Quote by AmuseBouche
I do not mean to be misunderstood, and my example is... blunt and it was hastily written.
I will be honest. If you offend someone here, that is on them, not you. A mortality tale as a story is absolutely fine. Invoking morality as a critic of that story? That is not something I have seen here, and I would like to think it is very much frowned upon.
I can sense the struggle in your writing, and this tension has great qualities. I understand you see that as a limitation, I was raised Catholic, also. I had this tension when I was younger, too. I had to rebel a little - okay, I did a lot, and I yo-yo'ed between the two worlds until I knew better. That is my life - not yours but, my point is, that this is not an uncommon feeling, and you can still build an affinity with your readers in this way by being yourself.
There will be those who never experienced a religious upbringing (or had a little), and wonders what happens to someone who did, and what they experienced.
There will be plenty of people who have had that upbringing, never broke free from it, and are here to live through others' experiences as a comfort, or excitement.
There will be those who have broken free, and reading your stories with wisdom and empathy and hoping you find your purpose.
That is a lot of people.
So, this tension, now, for you, there can be wisdom, mistakes, and experiences that guide. This is where I mean the word 'shock', someone you consider fallen turns out to be a heroine, a saviour, a teacher. Someone pure is not, and seduces, beguiles, tempts, or hurts your feelings, they could have a hidden evil. This is what I meant by shock. It is good to have beliefs, they can be tested, and you alone can decide where you go. Whatever you decide, try it out, treat this place as a somewhere to have fun and experiment. There are many people here who will not judge you, those who do, should not be here in the first place - ignore them.
Oh, and do what you like to the priest, very much my definition of the word 'shock'.
All the best 😘
Thanks for this super-accurate reply... If I had to go point by point I could write my own book But I digress.
There is a duality in me, yes, but I've gone VERY VERY FAR from the girl I once was. I just wrote the first two stories and it came spontaneously to me to start with those where a moral conflict was very much present (although not very clear in the first story.
I struggled a massive deal when I realized I was bisexual, and for months I rejected the idea. My whole life up until that point I was 100% convinced I was straight so on top of the Church-induced guilt that was still with me, I also had a personal shocking discovery I didn't want to accept.)

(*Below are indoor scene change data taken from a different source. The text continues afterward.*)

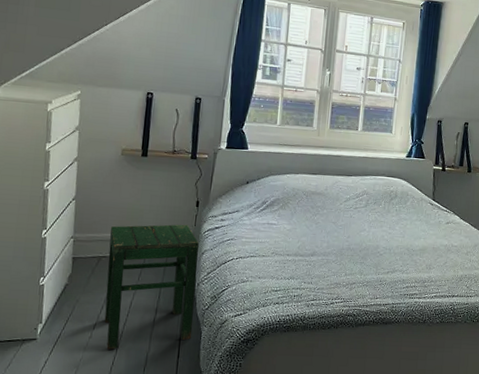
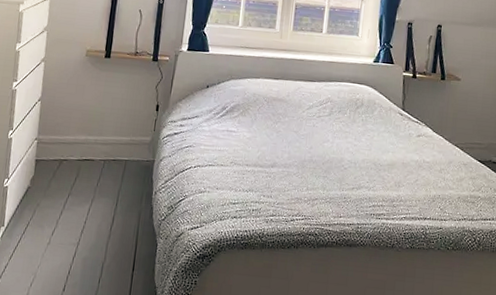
stool: present [104,224,199,350] -> none [62,128,157,258]

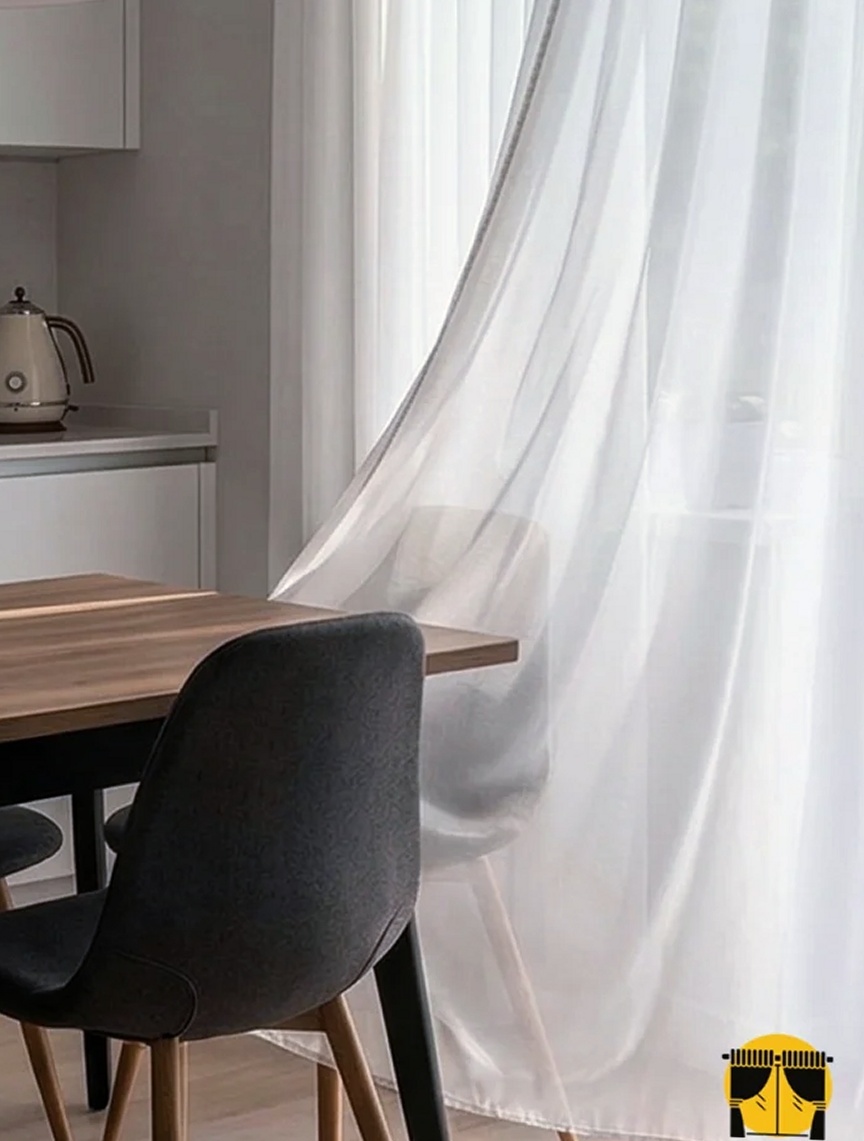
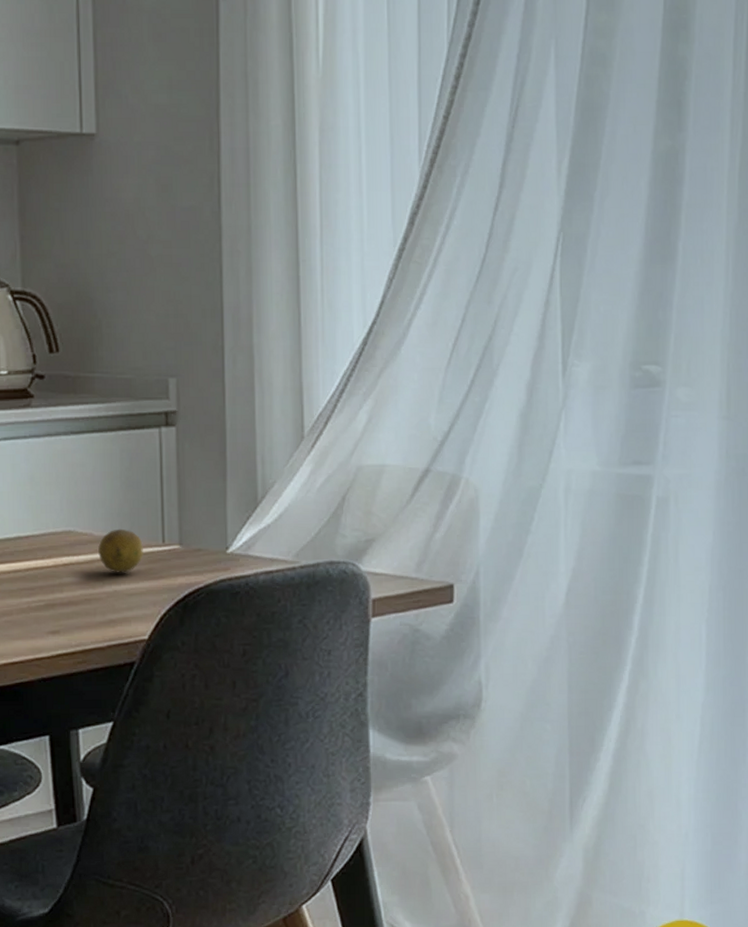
fruit: none [130,572,177,620] -> present [98,528,143,573]

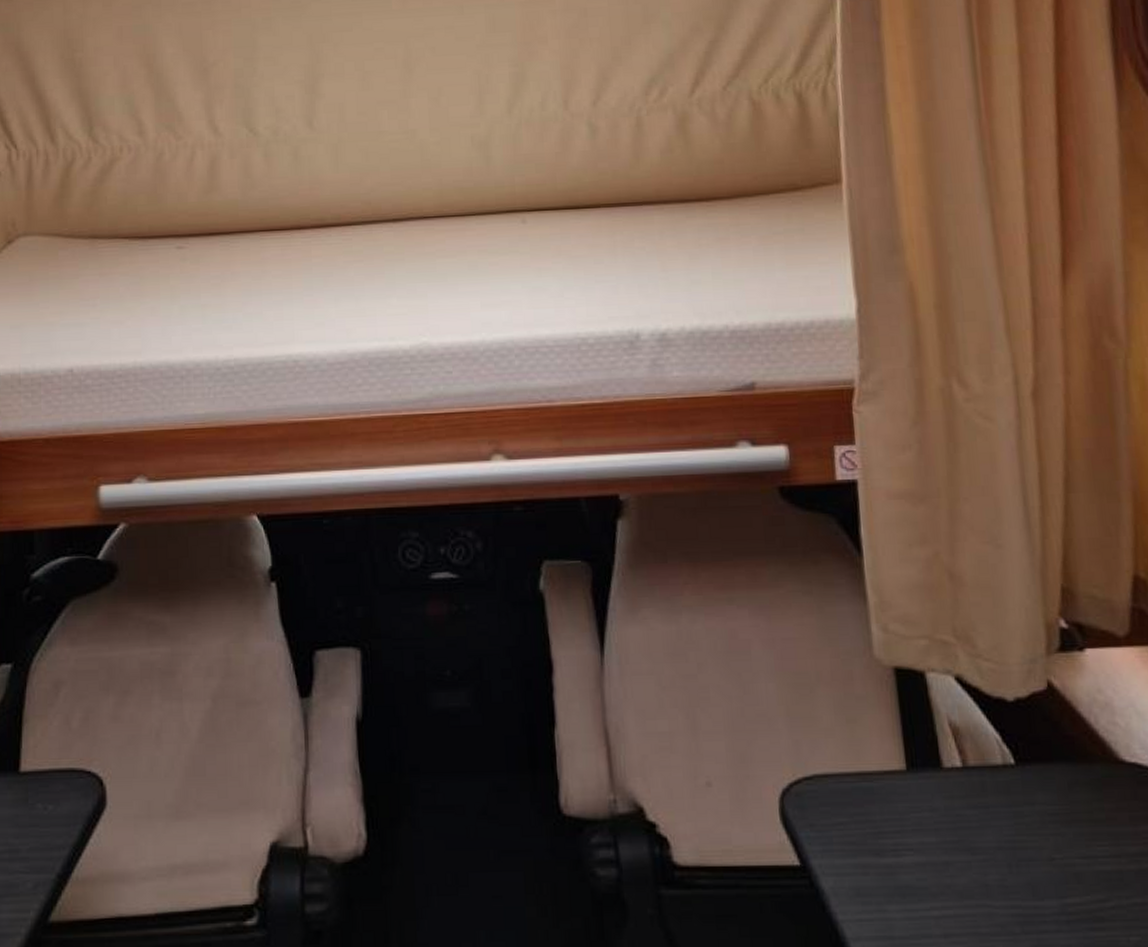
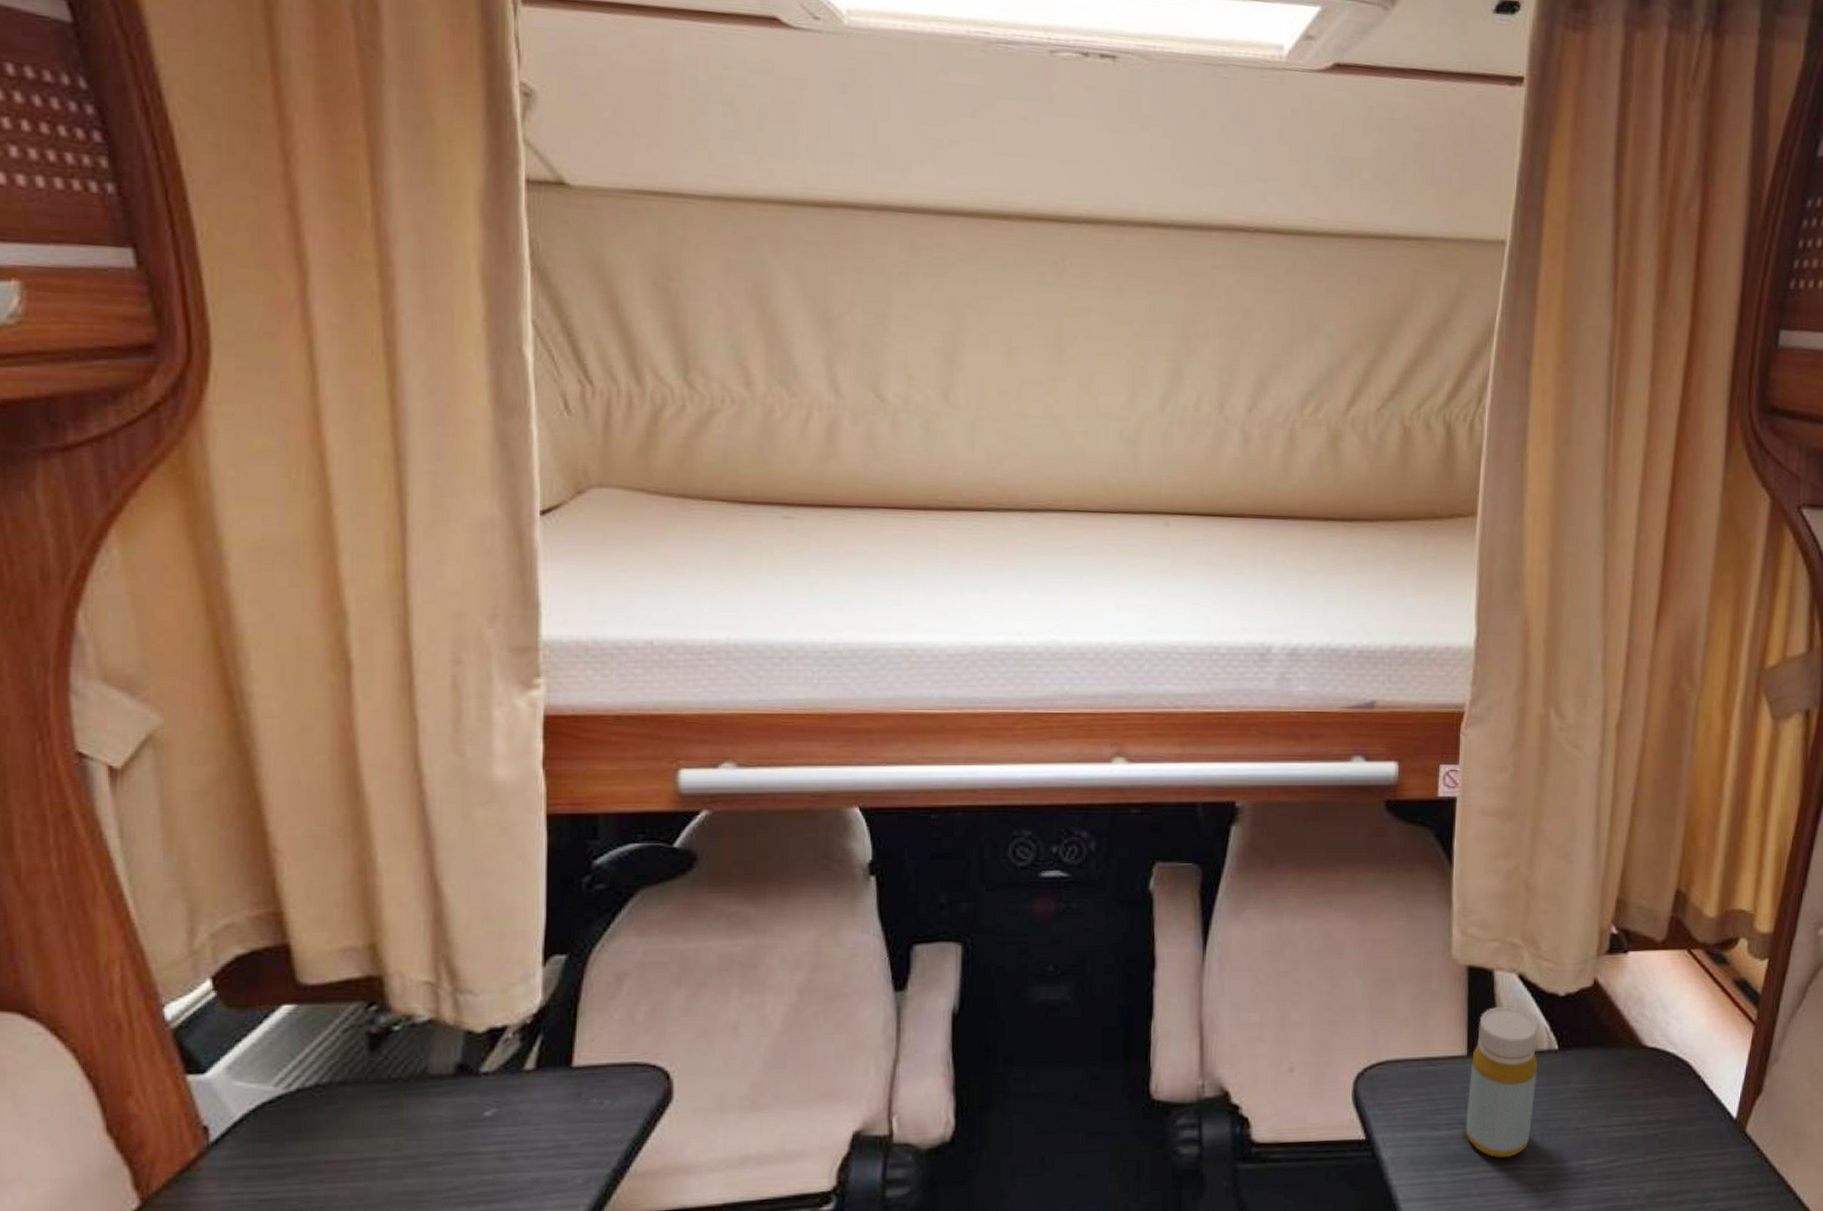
bottle: none [912,713,996,893] -> present [1465,1006,1538,1158]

Gladly, as I said I went a long way from there. But even with my newfound sexual freedom, I still seem to retain some sort of "innocence" to it. Difficult to explain. Maybe because I now truly regard sex as healthy and great for me.

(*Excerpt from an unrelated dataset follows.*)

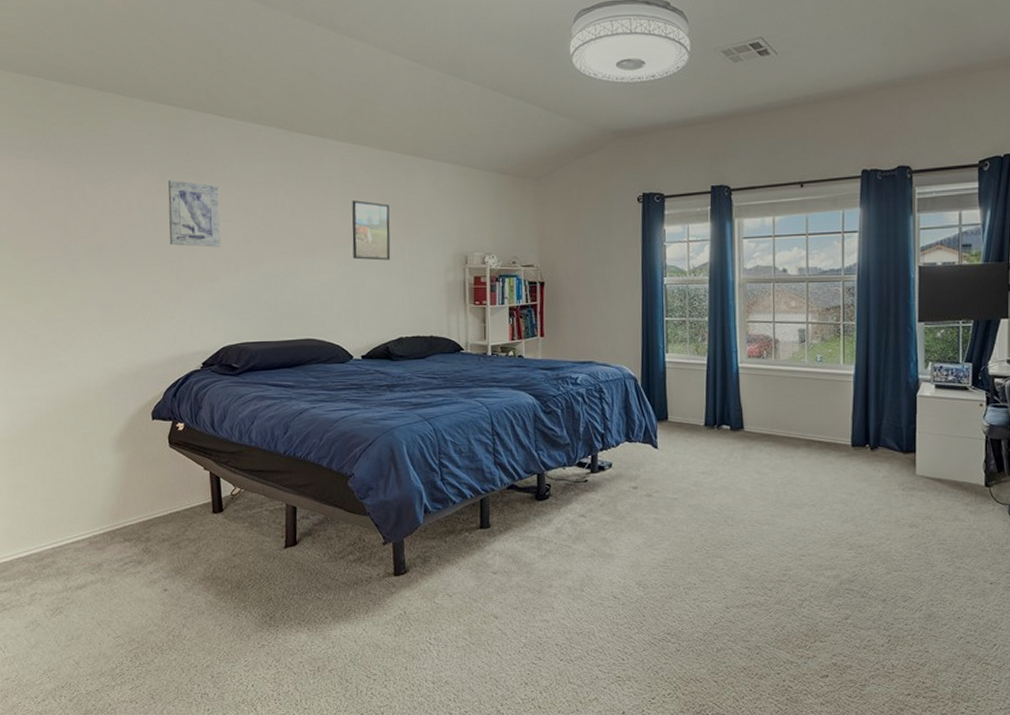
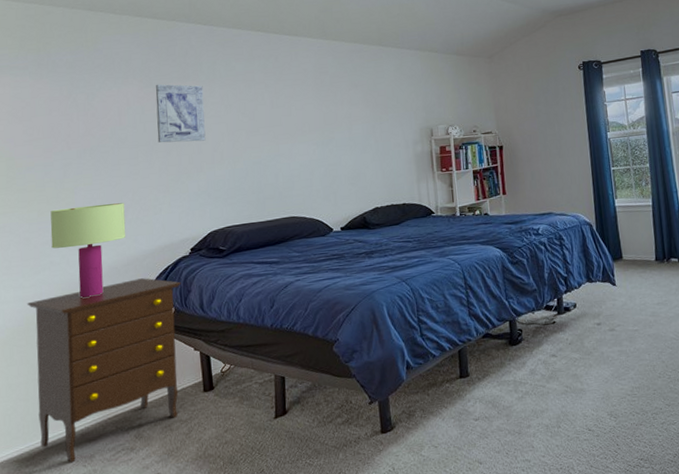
dresser: none [35,389,192,569] -> present [27,278,181,463]
table lamp: none [57,306,136,403] -> present [50,202,126,298]
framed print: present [352,200,391,261] -> none [326,88,364,141]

Given my upbringing is even remarkable that I told my mother about my being bisexual and now speak freely with her and my friends, no matter what they think. I'm not ashamed at all of who I am.
If anyone had to discover who I am in real life, I would be more sorry for the people around me, still ingrained in this perverse mechanism of judging than for myself. I would walk with my chin up and look people in the eyes and have no shame or guilt anymore.
My "liberation" started with my next story, where a part is completely real (what I told the priest during my last confession). After that confession, I felt liberated, and my new path, step by step, finally began.
As for the readers of the story for me is not worrying that they would judge me or tear my story apart or not liking it. Especially I do not care about the judging. What I do care about, but that's me always, is to avoid offending other religions or beliefs. As I tried to explain, this has not much to do with the story but with who I am. It would feel like betraying my friends who are believers. Nothing more.
Will this censor me a bit? Yes in a way I consciously decided to remove some parts that were not useful for the story and I wanted to add them only out of anger. Now I'm pretty clear (also thanks to the "food for thought" I got here) what I want exactly to convey with the story.
People can like it or not, judge me or not. As long as my INTENT of not hurting their sensitivity is clear. Then, their choice to believe my goodwill of doing so or not is out of my control. For that, I'm prepared and fine with it :)
I hope I explained the reason for my thread, I will only self-censor myself when I will think my writing is out of anger and unnecessary for the story. The rest of it, I will leave as it is in my mind now, because is essential for the story. And for me.
Thanks again for explaining and trying to help! Don't worry, one specific priest (and one nun too) will receive both a "punishment" and in the end a blessing, in their eyes as well. This is how I want my story to end, and this is how it will bring closure to what the Church did to me and some of my dearest friends.